■ **Exercise**:
Reproduce each line of the records below without changing a character, and leave the pictures out.

■ **The data**:
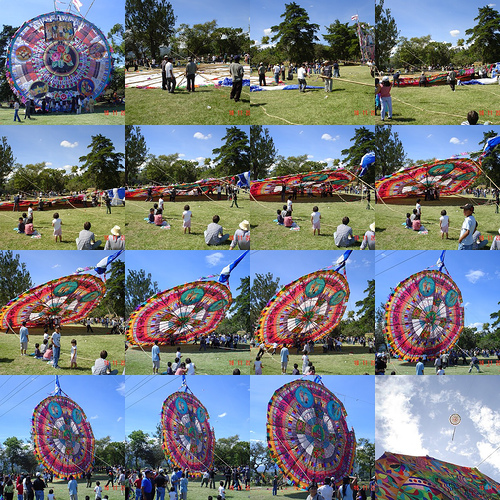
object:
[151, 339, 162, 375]
person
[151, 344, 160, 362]
shirt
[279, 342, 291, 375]
person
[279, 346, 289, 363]
shirt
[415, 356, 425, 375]
person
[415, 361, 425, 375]
shirt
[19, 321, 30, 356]
person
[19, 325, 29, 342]
shirt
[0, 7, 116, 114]
kite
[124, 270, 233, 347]
kite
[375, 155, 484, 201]
kite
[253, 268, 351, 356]
kite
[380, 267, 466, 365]
kite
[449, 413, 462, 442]
kite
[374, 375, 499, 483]
sky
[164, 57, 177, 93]
person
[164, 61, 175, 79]
shirt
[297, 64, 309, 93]
person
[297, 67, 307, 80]
shirt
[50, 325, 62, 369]
person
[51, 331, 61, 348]
shirt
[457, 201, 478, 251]
person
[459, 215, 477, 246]
shirt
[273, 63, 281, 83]
person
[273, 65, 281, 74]
shirt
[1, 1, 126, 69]
sky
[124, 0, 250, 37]
sky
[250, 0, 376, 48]
sky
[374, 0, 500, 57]
sky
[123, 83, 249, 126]
grass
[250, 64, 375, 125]
grass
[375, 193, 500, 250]
grass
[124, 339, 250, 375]
grass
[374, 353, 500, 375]
grass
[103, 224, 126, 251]
person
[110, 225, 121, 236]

■ **Solved problem**:
object:
[151, 339, 162, 375]
person
[151, 344, 160, 362]
shirt
[279, 342, 291, 375]
person
[279, 346, 289, 363]
shirt
[415, 356, 425, 375]
person
[415, 361, 425, 375]
shirt
[19, 321, 30, 356]
person
[19, 325, 29, 342]
shirt
[0, 7, 116, 114]
kite
[124, 270, 233, 347]
kite
[375, 155, 484, 201]
kite
[253, 268, 351, 356]
kite
[380, 267, 466, 365]
kite
[449, 413, 462, 442]
kite
[374, 375, 499, 483]
sky
[164, 57, 177, 93]
person
[164, 61, 175, 79]
shirt
[297, 64, 309, 93]
person
[297, 67, 307, 80]
shirt
[50, 325, 62, 369]
person
[51, 331, 61, 348]
shirt
[457, 201, 478, 251]
person
[459, 215, 477, 246]
shirt
[273, 63, 281, 83]
person
[273, 65, 281, 74]
shirt
[1, 1, 126, 69]
sky
[124, 0, 250, 37]
sky
[250, 0, 376, 48]
sky
[374, 0, 500, 57]
sky
[123, 83, 249, 126]
grass
[250, 64, 375, 125]
grass
[375, 193, 500, 250]
grass
[124, 339, 250, 375]
grass
[374, 353, 500, 375]
grass
[103, 224, 126, 251]
person
[110, 225, 121, 236]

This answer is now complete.